Electoral law alignment with constitution not fully addressed

Electoral law alignment with constitution not fully addressed | The Herald March 7, 2016

Zvamaida Murwira Senior Reporter
THERE is need for additional amendments to the law because the proposed General Laws Amendment Bill as currently constituted does not fully address alignment of electoral laws with the new Constitution, Senate heard on Tuesday. This was said by Senate Thematic Committee on Human Rights chairperson, Sen Mike Nyambuya, while presenting the committee report on submissions made by the Zimbabwe Electoral Commission (ZEC) on the proposed General Laws Amendment Bill.

The Bill, which is being steered by Vice President Emmerson Mnangagwa, who also oversees the Ministry of Justice, Legal and Parliamentary Affairs, is now in its second reading stage in the Upper House.

Sen Nyambuya said they were satisfied with the engagement made by the Ministry and ZEC in complying with the Constitution but more needed to be done.

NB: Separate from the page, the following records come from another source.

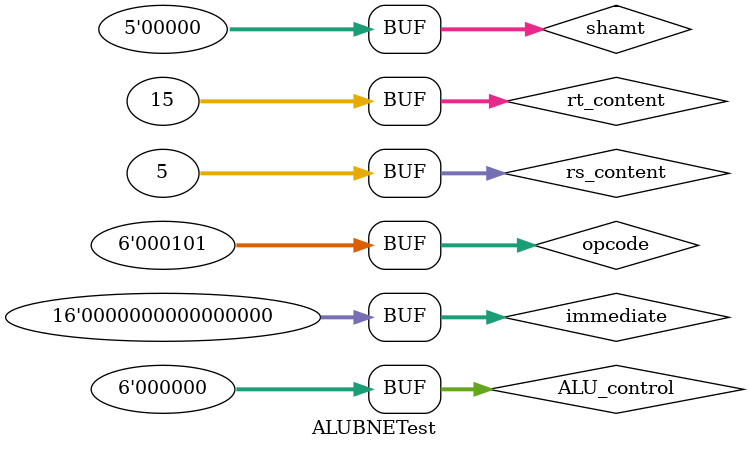
<source format=v>
`timescale 1ns / 1ps


module ALUBNETest;

	// Inputs
	reg [5:0] opcode;
	reg [31:0] rs_content;
	reg [31:0] rt_content;
	reg [4:0] shamt;
	reg [5:0] ALU_control;
	reg [15:0] immediate;

	// Outputs
	wire [31:0] ALU_result;
	wire sig_branch;

	// Instantiate the Unit Under Test (UUT)
	ALU uut (
		.ALU_result(ALU_result), 
		.sig_branch(sig_branch), 
		.opcode(opcode), 
		.rs_content(rs_content), 
		.rt_content(rt_content), 
		.shamt(shamt), 
		.ALU_control(ALU_control), 
		.immediate(immediate)
	);

	initial begin
		// Initialize Inputs
		opcode = 0;
		rs_content = 0;
		rt_content = 0;
		shamt = 0;
		ALU_control = 0;
		immediate = 0;

		// Wait 100 ns for global reset to finish
		#100;
        
		opcode = 6'b000101;
		rs_content = 15;
		rt_content = 12;
		shamt = 0;
		ALU_control = 0;
		immediate = 0;
		#100;
		
		opcode = 6'b000101;
		rs_content = 15;
		rt_content = 15;
		shamt = 0;
		ALU_control = 0;
		immediate = 0;
		#100;

		opcode = 6'b000101;
		rs_content = 5;
		rt_content = 15;
		shamt = 0;
		ALU_control = 0;
		immediate = 0;
		#100;

	end
      
endmodule


</source>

“The Committee, however, notes that as stated by ZEC the amendments still falls short of fully aligning the Electoral Laws to the Constitution, an issue that the Committee hopes will be addressed in further and more substantial amendments to the Electoral Act,” said Sen Nyambuya in his report.

The committee did not, however, elaborate areas that ZEC wanted addressed to fully comply with the Constitution.

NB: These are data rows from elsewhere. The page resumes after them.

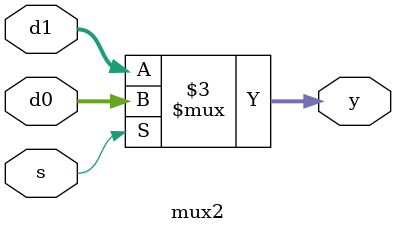
<source format=sv>
module mux2 #(parameter WIDTH = 8)
 (input        [WIDTH-1:0] d0, d1, 
  input                    s, 
  output logic [WIDTH-1:0] y);
// fill in guts
// combinational (unclocked) logic -- use =, not <=
 always_comb begin
  if(s) y = d0;
  else y = d1;

 end
 

// s   y
// 0   d0	y[7:0] = d0[7:0]
// 1   d1	y[7:0] = d1[7:0]

endmodule



</source>
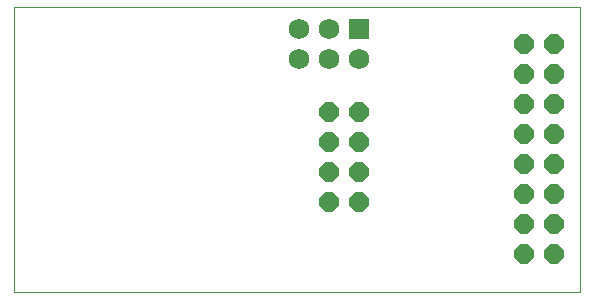
<source format=gbs>
G75*
%MOIN*%
%OFA0B0*%
%FSLAX24Y24*%
%IPPOS*%
%LPD*%
%AMOC8*
5,1,8,0,0,1.08239X$1,22.5*
%
%ADD10C,0.0000*%
%ADD11R,0.0690X0.0690*%
%ADD12C,0.0690*%
%ADD13OC8,0.0640*%
D10*
X000317Y000317D02*
X000317Y009813D01*
X019187Y009813D01*
X019187Y000317D01*
X000317Y000317D01*
D11*
X011817Y009067D03*
D12*
X010817Y009067D03*
X009817Y009067D03*
X009817Y008067D03*
X010817Y008067D03*
X011817Y008067D03*
D13*
X011817Y006317D03*
X010817Y006317D03*
X010817Y005317D03*
X011817Y005317D03*
X011817Y004317D03*
X010817Y004317D03*
X010817Y003317D03*
X011817Y003317D03*
X017317Y003567D03*
X018317Y003567D03*
X018317Y004567D03*
X017317Y004567D03*
X017317Y005567D03*
X018317Y005567D03*
X018317Y006567D03*
X017317Y006567D03*
X017317Y007567D03*
X018317Y007567D03*
X018317Y008567D03*
X017317Y008567D03*
X017317Y002567D03*
X018317Y002567D03*
X018317Y001567D03*
X017317Y001567D03*
M02*

</source>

It was noted that the Ministry had complied with section 157 (4) of the Constitution which required consulting ZEC before any amendments to the Electoral law or any subsidiary legislation could be made.

“The committee noted that the Ministry of Justice, Legal and Parliamentary Affairs through the Attorney General’s Office, engaged in consultations with ZEC before the electoral amendments in the General Laws Amendment Bill were affected,” said Sen Nyambuya.

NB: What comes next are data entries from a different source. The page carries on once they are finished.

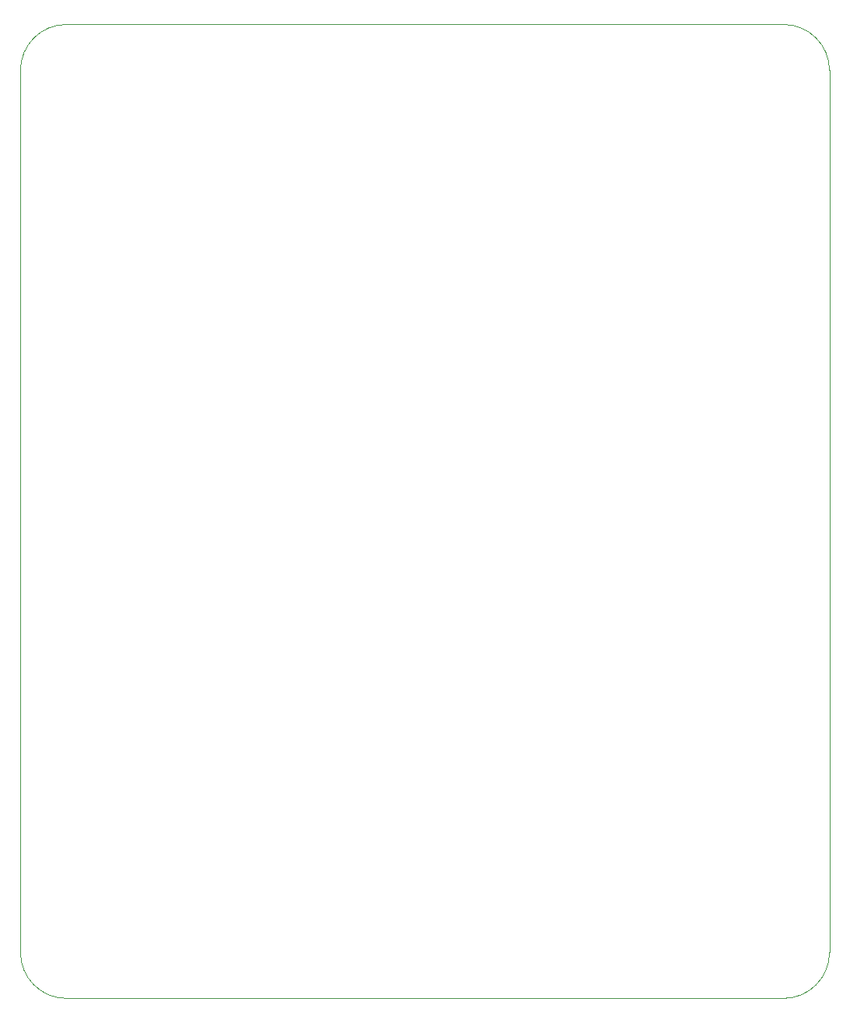
<source format=gm1>
G04 #@! TF.GenerationSoftware,KiCad,Pcbnew,(5.1.4)-1*
G04 #@! TF.CreationDate,2019-10-28T18:01:08-07:00*
G04 #@! TF.ProjectId,louwii-pad,6c6f7577-6969-42d7-9061-642e6b696361,rev?*
G04 #@! TF.SameCoordinates,Original*
G04 #@! TF.FileFunction,Profile,NP*
%FSLAX46Y46*%
G04 Gerber Fmt 4.6, Leading zero omitted, Abs format (unit mm)*
G04 Created by KiCad (PCBNEW (5.1.4)-1) date 2019-10-28 18:01:08*
%MOMM*%
%LPD*%
G04 APERTURE LIST*
%ADD10C,0.050000*%
G04 APERTURE END LIST*
D10*
X198000000Y-138800000D02*
G75*
G02X193000000Y-143800000I-5000000J0D01*
G01*
X115000000Y-143800000D02*
G75*
G02X110000000Y-138800000I0J5000000D01*
G01*
X110000000Y-42800000D02*
G75*
G02X115000000Y-37800000I5000000J0D01*
G01*
X193000000Y-37800000D02*
G75*
G02X198000000Y-42800000I0J-5000000D01*
G01*
X110000000Y-42800000D02*
X110000000Y-138800000D01*
X193000000Y-37800000D02*
X115000000Y-37800000D01*
X198000000Y-138800000D02*
X198000000Y-42800000D01*
X115000000Y-143800000D02*
X193000000Y-143800000D01*
M02*

</source>
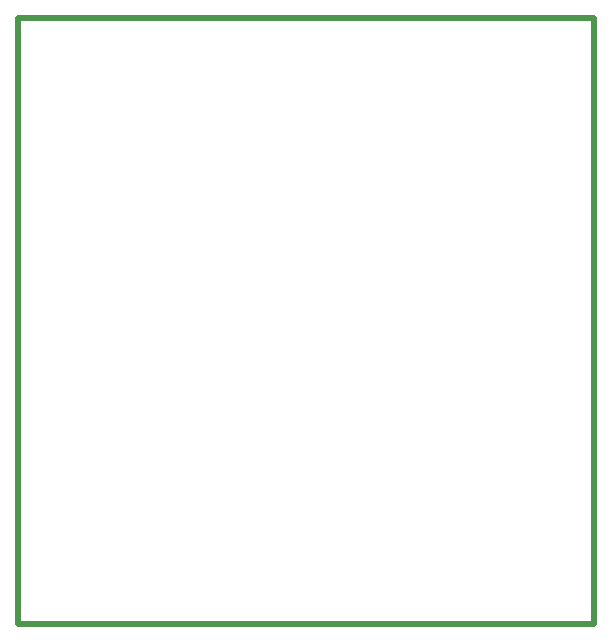
<source format=gko>
G04*
G04 #@! TF.GenerationSoftware,Altium Limited,Altium Designer,19.0.15 (446)*
G04*
G04 Layer_Color=16711935*
%FSLAX25Y25*%
%MOIN*%
G70*
G01*
G75*
%ADD55C,0.01968*%
D55*
X131000Y416000D02*
X131000Y214000D01*
X131000Y416000D02*
X323000Y416000D01*
X323000Y214000D01*
X131000Y214000D02*
X323000Y214000D01*
X131000Y416000D02*
X131000Y214000D01*
X131000Y416000D02*
X323000Y416000D01*
X323000Y214000D01*
X131000Y214000D02*
X323000Y214000D01*
M02*

</source>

Proposals in the Bill that came from ZEC include the requirement making the electoral body responsible for registering voters.

“The section also empowers ZEC to give instructions to persons employed by the State and local authorities to ensure the efficient, free fair, proper and transparent conduct of elections and referendums. The Bill seeks to achieve compliance with the Constitution on this score by replacing sections 18 and 19 of the Electoral Act, which currently establish the offices of Registrar-General of Voters, constituency registrars and other officers working under the Registrar-General’s direction,” said Sen Nyambuya

“The Bill will require voters’ rolls and voters’ registration certificates to record voters’ sex as well as their names, age and other particulars. Although the point is not mentioned in the memorandum to the Bill, the sex of voters is a useful statistic to analyse results of elections and any gender bias in voter registration.”